2011年4月16日土曜日

【被災した宮城県で見えてきたこと】石巻リポート①

●生活環境
家の原型もなく、道路もどこにあるのかがわからない状態。ヘドロのにおいが鼻につく。その中で、自衛隊の隊員を中心として、道路の確保やがれき、砂、ヘドロの除去が行われている。この街の人はどこに行ってしまったのか。
しばらく進むと被災していない地区にやっとたどり着く。銀行やスーパーに入る人が渋滞し、被災した人たちがなんとか生活していることに安堵を感じた。
石巻市では3月15日現在で、人口の約7割に当たる11万1000人余りが市内179カ所の避難所に避難していた。3月31日現在では約3万人程度に減少し、今もその数は毎日減少している。
●相談支援センター
石巻地域総合生活支援センター(ひたかみ園)の相談支援専門員はこの一ヶ月登録者の安否確認と個別の相談対応に追われた。179カ所の避難所のどこに誰が避難したのかがまったくつかめず、電話も通じない中で必死の安否確認だった。そこで聞かれた声は、命のニーズ以外はほとんど聞こえてこなかった。相談支援専門員の専門性では、命のニーズに応えるすべをほとんど持ち合わせていない。なにもできないジレンマが続いた。
●今日現在のニーズ
昨日現在(4月12日)、住宅確保のニーズは高いのだが、障害を抱えた人たちが暮らせる場所を探すことは至難の業だ。地元の不動産業者には物件がなく、仮設住宅も高倍率。運良く当選しても、仮設住宅に重度の障害者が住めるのかも未知数。

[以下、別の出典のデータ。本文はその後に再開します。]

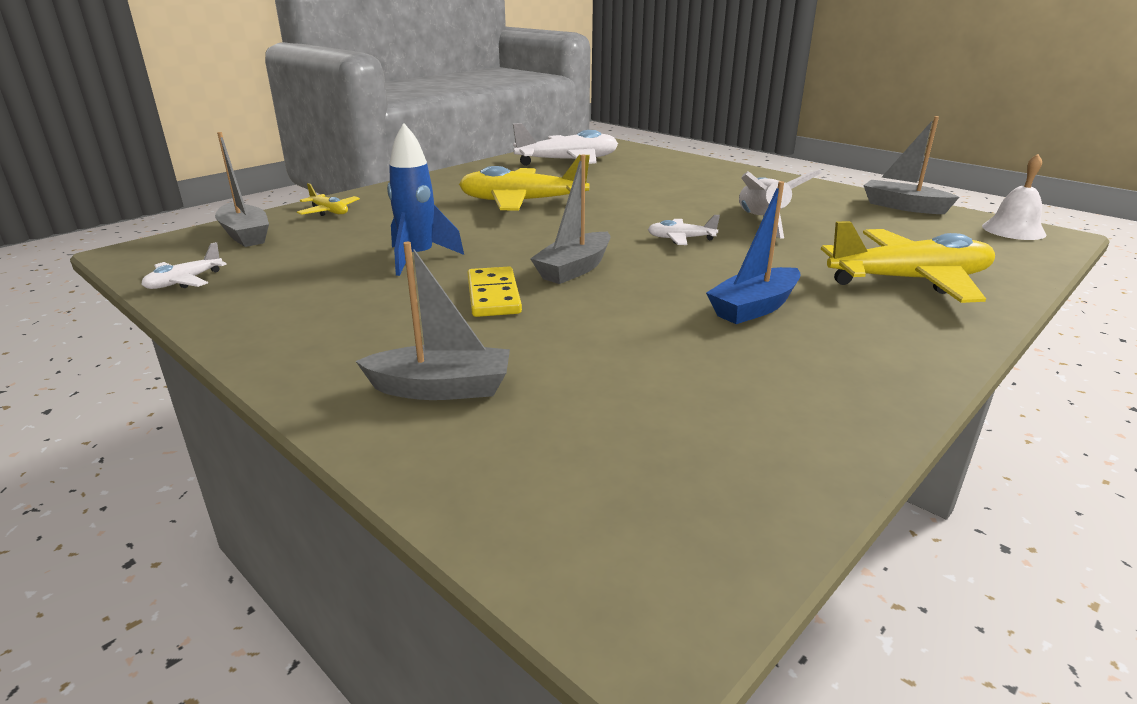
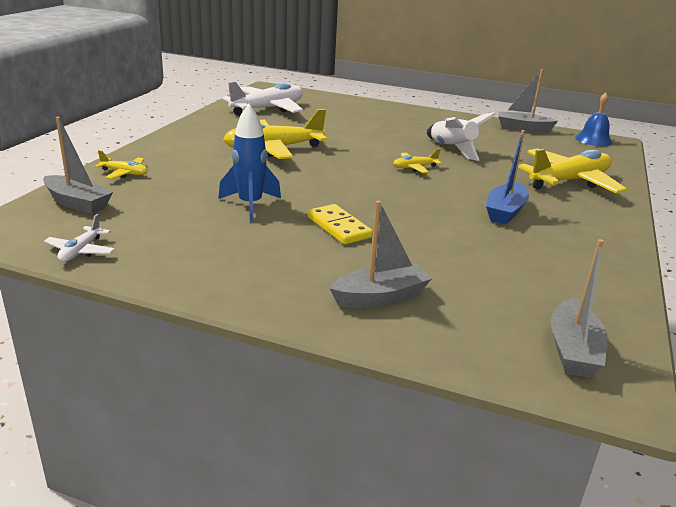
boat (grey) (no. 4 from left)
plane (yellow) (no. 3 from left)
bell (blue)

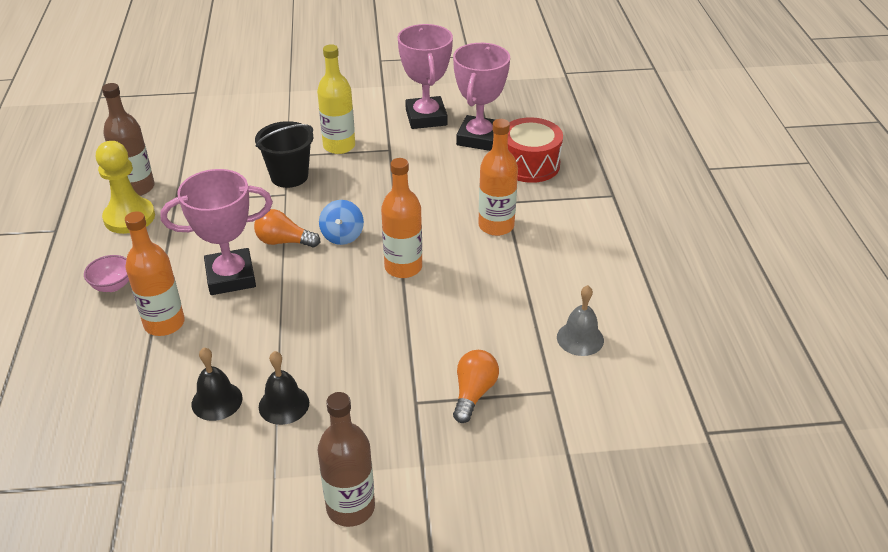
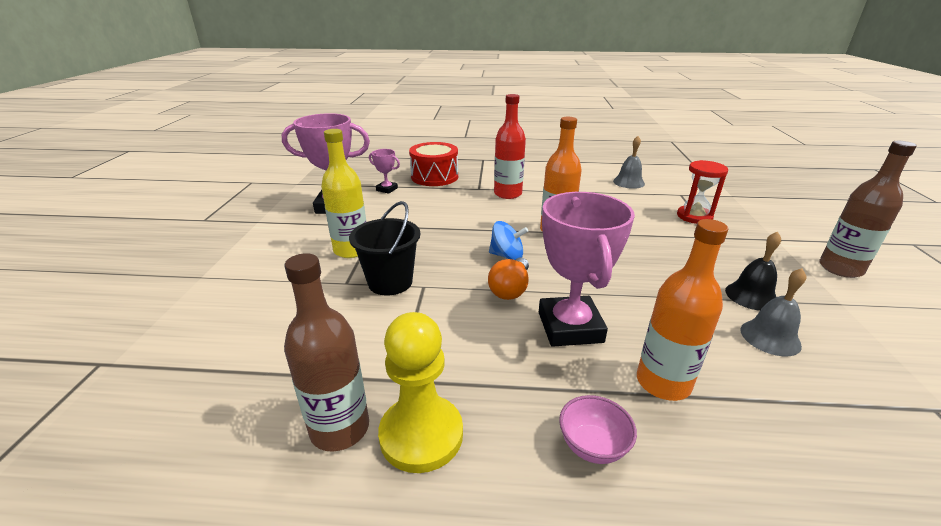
hourglass (red)
bell (grey) (no. 2 from left)
bottle (red)
trophy (pink) (no. 2 from left)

一方、運良く自宅が残っていたり、賃貸住宅に入れた人は、生活費の心配(年金支給日には、銀行が混み合うことが予想される)やショートステイなどの利用希望が少しずつ表出されはじめ、命のニーズから生活ニーズに変化しつつある人もいる。相談支援センターに問い合わせが少しずつ増えているが、サービス提供事業所が通常時に比べ激減しているし、サービス提供の状態がどこまで復旧しているのかは、全く情報がない中で対応に苦慮していた。
●地域アセスメント
早急な地域アセスメントが必要だが、携帯電話がつながりにくく、道路もまだ回復していないので、渋滞や浸水など阻害要因ばかりが目につき、モチベーションが下がった。通所系のサービスも少しずつ復旧してきたが、家の玄関まで車が入れない地域も多く、アクセスできないがために利用できない人々も多くいた。
サービス提供事業所があるのかないのか、復旧状態はどの程度か調査し、サービス提供の基盤づくりは早急に必要である。石巻地区のサービス管理責任者と相談支援専門員が集まり、情報交換の場を作ることがはじめの一歩となるように思えた。
●福祉サービス提供体制の再構築
石巻市の相談支援専門員は全部で8名。災害派遣を行い、ひとりにひとりずつ張り付き、記録等の業務補助を行い情報共有の体制を作れば、その活動は大きく前進するはずだ。各地域より派遣される相談員は、5泊6日でワンクール。3チーム程を作り、ローテーションで廻していきたい。人の出入りを最小限に抑えるためだ。
石巻での具体的な支援には、16名・8班のチームを作り、以下のような活動を連携して行なう。
①在宅障害者への戸別訪問によるニーズ調査
②サービス提供事業所の復旧状態の確認
③福祉サービス再構築や新規利用の人たちに対するサービスコーディネート
④保健師や介護支援専門員との連携強化、拡大のための仕組みづくり
●最終的には石巻に基幹センターを
現在、石巻地区には相談支援事業所が3事業所ある。石巻市、東松島市、女川町と広域で委託されている事業所もあれば、ひとつの市からだけの委託事業所もある。自立支援協議会は2市1町合同なのに相談支援はバラバラ。横の連携は取れて、顔の見える関係もできているものの、相談支援事業の中身はそれぞれ温度差があり、その差を埋める必要がある。今回の震災でサービス提供事業所も激減したので、基礎自治体の枠を超えた連携を必要とするため、基幹センターが最終的には必要となるだろう。石巻市役所の中に場所だけはすでに、確保されている。
●その他
最後にひとつ。石巻の復旧のためにがんばっている石巻地地元の福祉関係者も一方では、自宅や家族が被災を受けている被災者だ。大変な状況の中で職務に当たっている現状を考えると胸が痛むし、かける言葉もない。
しかし、地元関係者の協力がなければ、どんな復興支援も始まっていかないし、有効ではない。そのことは胸に置きとめ活動をして欲しい。